The conventional treatment for HIV disease in the industrialized countries is antiretroviral therapy (ART), using combinations of nucleoside analogs, non-nucleoside reverse transcriptase inhibitors and protease inhibitors. Recently, a particular version of ART, Highly Active Antiretroviral Therapy (HAART), has become the standard of care for HIV disease 30. HAART requires that high doses of antiretrovirals, including a protease inhibitor, be taken in accordance with a rigorous medication schedule.

The introduction of HAART has resulted in a dramatic improvement in the longevity and quality of life for hundreds of thousands of HIV patients, almost all of whom live in the industrialized world and are in a position to receive those treatments. But as is well established in the literature, these treatments come with severe limitations:
  • Some patients receive no benefits from HAART.
  • Some have such severe side effects that they cannot continue HAART.
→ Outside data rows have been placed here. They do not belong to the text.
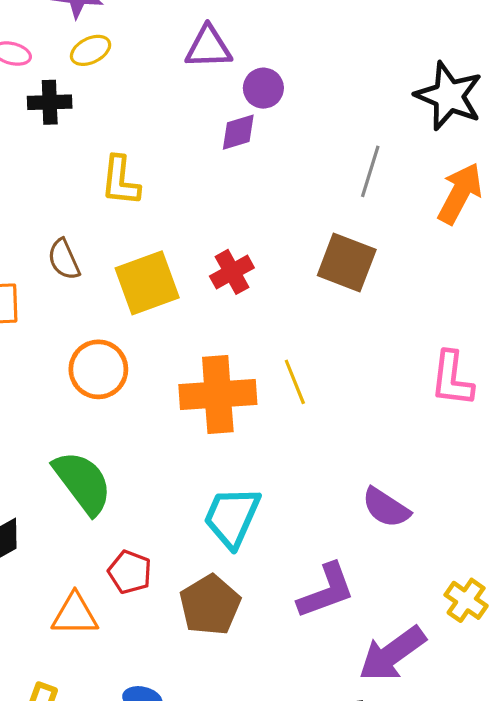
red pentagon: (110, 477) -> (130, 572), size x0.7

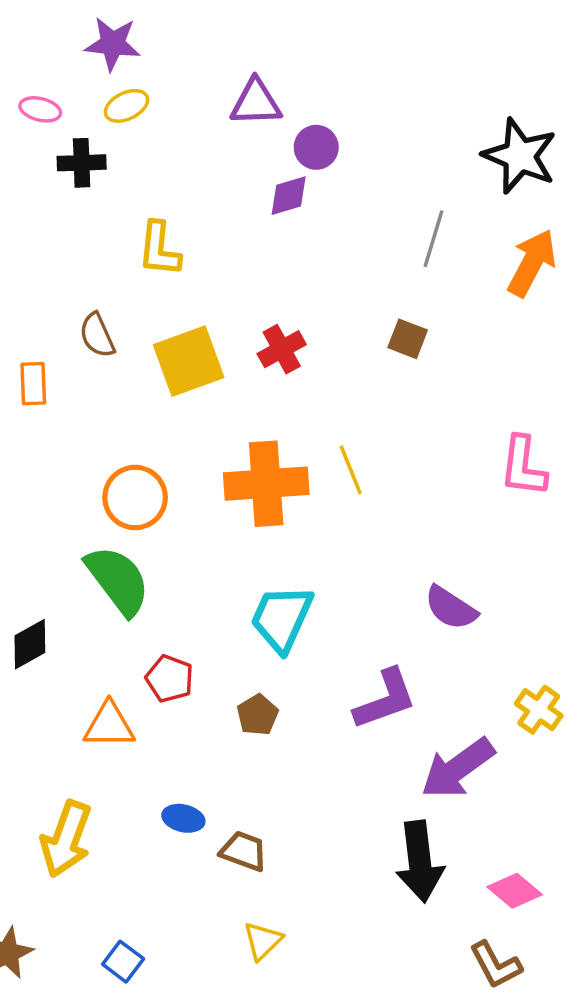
brown square: (347, 263) -> (408, 339), size x0.6
orange circle: (98, 369) -> (135, 497), moved
brown pentagon: (210, 605) -> (258, 715), size x0.6

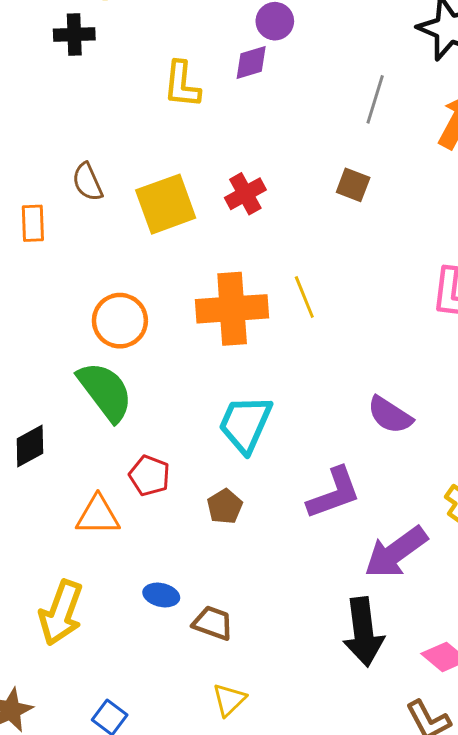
yellow L-shape: (159, 249) -> (182, 85), moved

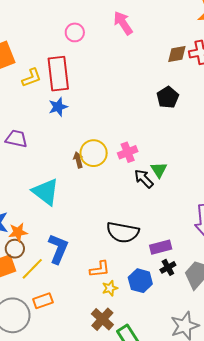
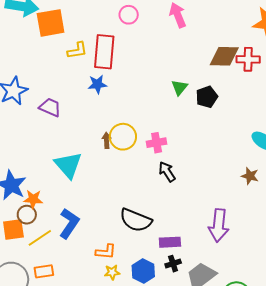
brown diamond: (177, 54) -> (224, 56), size x1.4
green triangle: (159, 170) -> (179, 87), moved

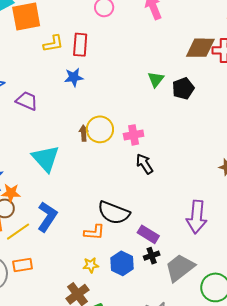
red rectangle: (104, 52) -> (80, 45), size x0.7
purple rectangle: (170, 242) -> (148, 234), turned 35
orange L-shape: (106, 252) -> (94, 232), moved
  • Many patients find the medication schedule so demanding that they do not comply with it, with the usual result that HIV mutates to resistant forms not affected by HAART.
  • The result is that, all told, it is estimated that about one third of those who have access to HAART do not or cannot use this treatment.
  • The cost of the drugs alone for HAART is on the order of $15,000 per year.
  • For over 95% of people infected with HIV worldwide, neither they nor their governments can afford HAART.